Judge: Peter Wilson, Case: 2021-01202607, Date: 2022-09-08 Tentative Ruling
Defendant American Residential Services, LLC seeks to compel arbitration of Plaintiff Gerardo Abundo’s individual claims and dismissal of all non-individual claims.
This is a PAGA-only action. It is undisputed that on August 25, 2022, Plaintiff filed a demand for arbitration of the individual portion of his PAGA claims. ROA 74, Lucio Decl., ¶11; ROA 76, Opp., pp. 2:8-11; ROA 80, Reply, at pp. 2:7-9. Thus, the Motion to Compel Arbitration is MOOT, leaving only Defendant’s request for dismissal of the representative portion of Plaintiff’s PAGA claims.
This request follows the decision in Viking River Cruises v. Moriana (2022) 142 S. Ct. 1906, where the majority explained that under its view of California law, plaintiffs who are ordered to arbitrate their individual PAGA claims lose standing to prosecute representative PAGA claims: “But as we see it, PAGA provides no mechanism to enable a court to adjudicate non-individual PAGA claims once an individual claim has been committed to a separate proceeding. Under PAGA’s standing requirement, a plaintiff can maintain non-individual PAGA claims in an action only by virtue of also maintaining an individual claim in that action.” (142 S. Ct. at 1925.)
But, as Plaintiff correctly point out, “construction of a state statute by a federal court does not preclude a state court from later rejecting the federal court’s conclusion.” (16 Cal.Jur.3d (2022) Courts, § 324. See also, East Quincy Services Dist. v. General Accident Ins. Co. of America (2001) 88 Cal.App.4th 239, 246 (“As we repeatedly remind litigants, on questions of state law even U.S. Supreme Court decisions are not controlling.”).) As two concurrences in Viking River Cruises pointed out, the majority may well be incorrect about PAGA standing. Justice Sotomayor wrote, “Of course, if this Court’s understanding of state law is wrong, California courts, in an appropriate case, will have the last word.” (Viking River Cruises, supra, 142 S.Ct. at 1926 [conc. opn. of Sotomayor, J.].) And three justices noted the majority’s conclusion “addresses disputed state-law questions” and “is unnecessary to the result.” (Ibid. [conc. opn. of Barrett, J.].)
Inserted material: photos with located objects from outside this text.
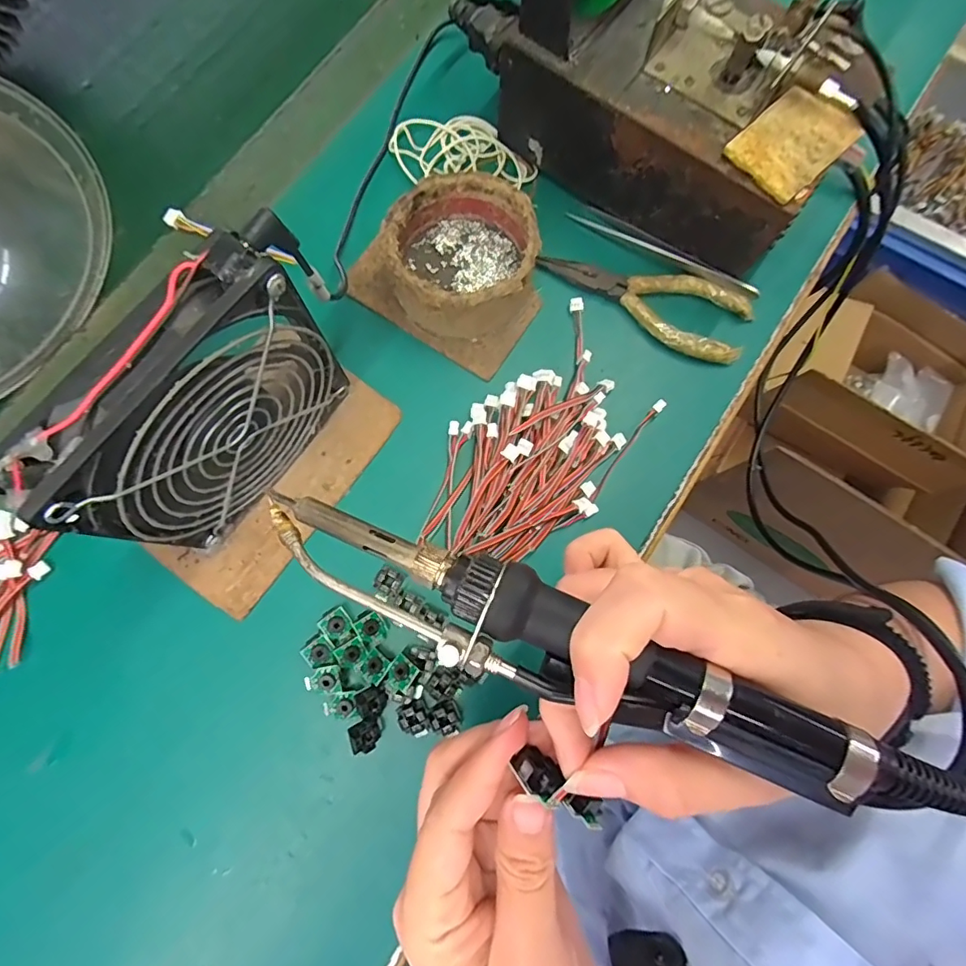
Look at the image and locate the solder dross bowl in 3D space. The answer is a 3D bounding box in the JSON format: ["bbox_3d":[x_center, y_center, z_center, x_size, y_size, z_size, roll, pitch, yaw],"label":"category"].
[{"bbox_3d":[-0.012,-0.129,0.292,0.080,0.041,0.083,0,80,-2],"label":"solder dross bowl"}]

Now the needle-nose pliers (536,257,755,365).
[{"bbox_3d":[0.100,-0.117,0.308,0.128,0.008,0.047,30,80,3],"label":"needle-nose pliers"}]

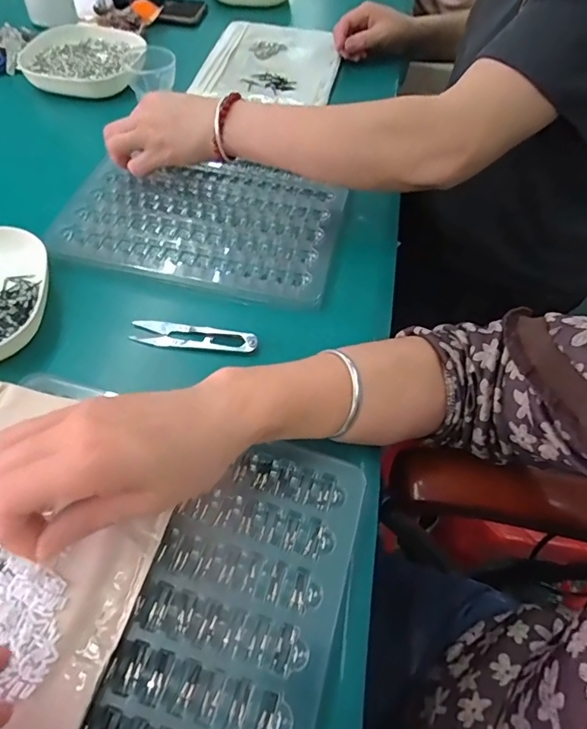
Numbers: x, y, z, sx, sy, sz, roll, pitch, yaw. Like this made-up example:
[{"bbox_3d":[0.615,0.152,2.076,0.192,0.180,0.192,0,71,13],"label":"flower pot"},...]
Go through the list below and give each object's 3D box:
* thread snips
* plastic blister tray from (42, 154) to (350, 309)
[{"bbox_3d":[-0.082,-0.023,0.407,0.105,0.007,0.023,8,62,8],"label":"thread snips"},{"bbox_3d":[-0.086,-0.141,0.485,0.260,0.010,0.174,14,54,6],"label":"plastic blister tray"}]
The California Supreme Court recently granted review in Adolph v. Uber Technologies, S274671, to answer this exact question. Per an order dated August 1, 2022, “The issue to be briefed and argued is limited to the following: Whether an aggrieved employee who has been compelled to arbitrate claims under the Private Attorneys General Act (PAGA) that are ‘premised on Labor Code violations actually sustained by’ the aggrieved employee [citation] maintains statutory standing to pursue ‘PAGA claims arising out of events involving other employees’ [citation] in court or in any other forum the parties agree is suitable.”
Were the Court to dismiss the representative PAGA claims only for Adolph to reach a different conclusion than Viking River Cruises, both judicial economy and the parties’ resources would be taxed by attempts to unwind the dismissal. Further, the arbitrator may decide that Plaintiff has not suffered any of the Labor Code violations complained of, meaning he has no PAGA standing regardless of what happens in Adolph. For these reasons, the Court DENIES the request to dismiss the representative claims without prejudice to Defendant raising the issue again when the arbitration on Plaintiff’s individual claims concludes.
The Court orders that this matter is STAYED pending completion of the arbitration. (Code Civ. Proc. § 1281.4.)
A status conference is scheduled for February 24, 2023 at 9:00 a.m., and the parties are ordered to file a joint status report not later than February 17, 2023.
Defendant is ordered to give notice.